Correlation Between Lamb Weston and Philip Morris
Can any of the company-specific risk be diversified away by investing in both Lamb Weston and Philip Morris at the same time? Although using a correlation coefficient on its own may not help to predict future stock returns, this module helps to understand the diversifiable risk of combining Lamb Weston and Philip Morris into the same portfolio, which is an essential part of the fundamental portfolio management process.
By analyzing existing cross correlation between Lamb Weston Holdings and Philip Morris International, you can compare the effects of market volatilities on Lamb Weston and Philip Morris and check how they will diversify away market risk if combined in the same portfolio for a given time horizon. You can also utilize pair trading strategies of matching a long position in Lamb Weston with a short position of Philip Morris. Check out your portfolio center. Please also check ongoing floating volatility patterns of Lamb Weston and Philip Morris.
Diversification Opportunities for Lamb Weston and Philip Morris
0.6 | Correlation Coefficient |
Poor diversification
The 3 months correlation between Lamb and Philip is 0.6. Overlapping area represents the amount of risk that can be diversified away by holding Lamb Weston Holdings and Philip Morris International in the same portfolio, assuming nothing else is changed. The correlation between historical prices or returns on Philip Morris Intern and Lamb Weston is a relative statistical measure of the degree to which these equity instruments tend to move together. The correlation coefficient measures the extent to which returns on Lamb Weston Holdings are associated (or correlated) with Philip Morris. Values of the correlation coefficient range from -1 to +1, where. The correlation of zero (0) is possible when the price movement of Philip Morris Intern has no effect on the direction of Lamb Weston i.e., Lamb Weston and Philip Morris go up and down completely randomly.
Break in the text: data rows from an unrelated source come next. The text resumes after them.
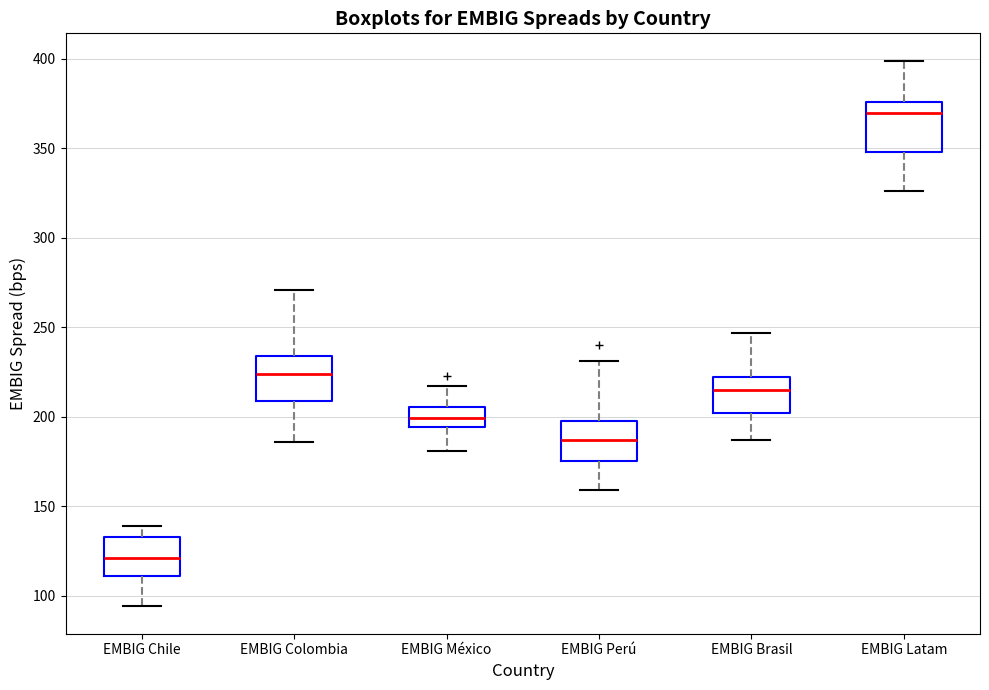

Reading left to right, read every box against the y-axis: the position of its median line, the range the box covers, and the ends of its whiskers. The values are not printed on the chart, so give them approximately, as read against the axis.

EMBIG Chile: median 120, box 110 to 135, whiskers 95 to 140
EMBIG Colombia: median 225, box 210 to 235, whiskers 185 to 270
EMBIG México: median 200, box 195 to 205, whiskers 180 to 215
EMBIG Perú: median 185, box 175 to 200, whiskers 160 to 230
EMBIG Brasil: median 215, box 200 to 220, whiskers 185 to 245
EMBIG Latam: median 370, box 350 to 375, whiskers 325 to 400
Pair Corralation between Lamb Weston and Philip Morris
Allowing for the 90-day total investment horizon Lamb Weston Holdings is expected to under-perform the Philip Morris. In addition to that, Lamb Weston is 6.21 times more volatile than Philip Morris International. It trades about -0.19 of its total potential returns per unit of risk. Philip Morris International is currently generating about -0.27 per unit of volatility. If you would invest 12,730 in Philip Morris International on October 9, 2024 and sell it today you would lose (590.00) from holding Philip Morris International or give up 4.63% of portfolio value over 90 days.
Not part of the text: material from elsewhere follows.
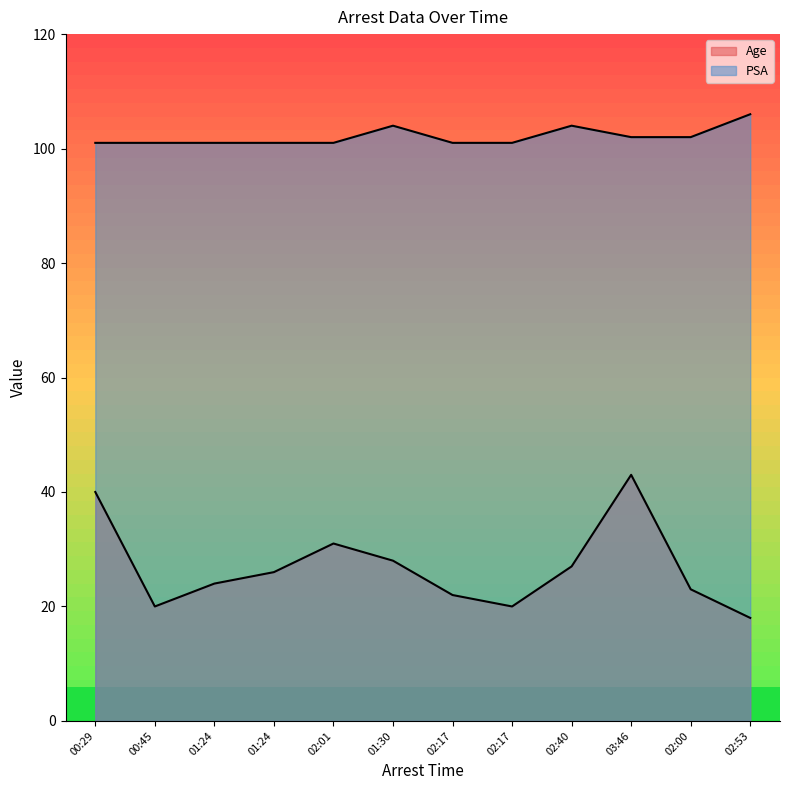

What are all the series names shown in the legend?

Age, PSA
Time Period | 3 Months [change] |
Direction | Moves Together |
Strength | Significant |
Accuracy | 100.0% |
Values | Daily Returns |
Lamb Weston Holdings vs. Philip Morris International
Performance |
Timeline |
Lamb Weston Holdings |
Philip Morris Intern |
Lamb Weston and Philip Morris Volatility Contrast
Predicted Return Density |
Returns |
Pair Trading with Lamb Weston and Philip Morris
The main advantage of trading using opposite Lamb Weston and Philip Morris positions is that it hedges away some unsystematic risk. Because of two separate transactions, even if Lamb Weston position performs unexpectedly, Philip Morris can make up some of the losses. Pair trading also minimizes risk from directional movements in the market. For example, if an entire industry or sector drops because of unexpected headlines, the short position in Philip Morris will offset losses from the drop in Philip Morris' long position.Lamb Weston vs. Allegion PLC | Lamb Weston vs. Evergy, | Lamb Weston vs. Fortive Corp | Lamb Weston vs. IQVIA Holdings |
Philip Morris vs. British American Tobacco | Philip Morris vs. Universal | Philip Morris vs. Imperial Brands PLC | Philip Morris vs. Altria Group |
Check out your portfolio center.Note that this page's information should be used as a complementary analysis to find the right mix of equity instruments to add to your existing portfolios or create a brand new portfolio. You can also try the Headlines Timeline module to stay connected to all market stories and filter out noise. Drill down to analyze hype elasticity.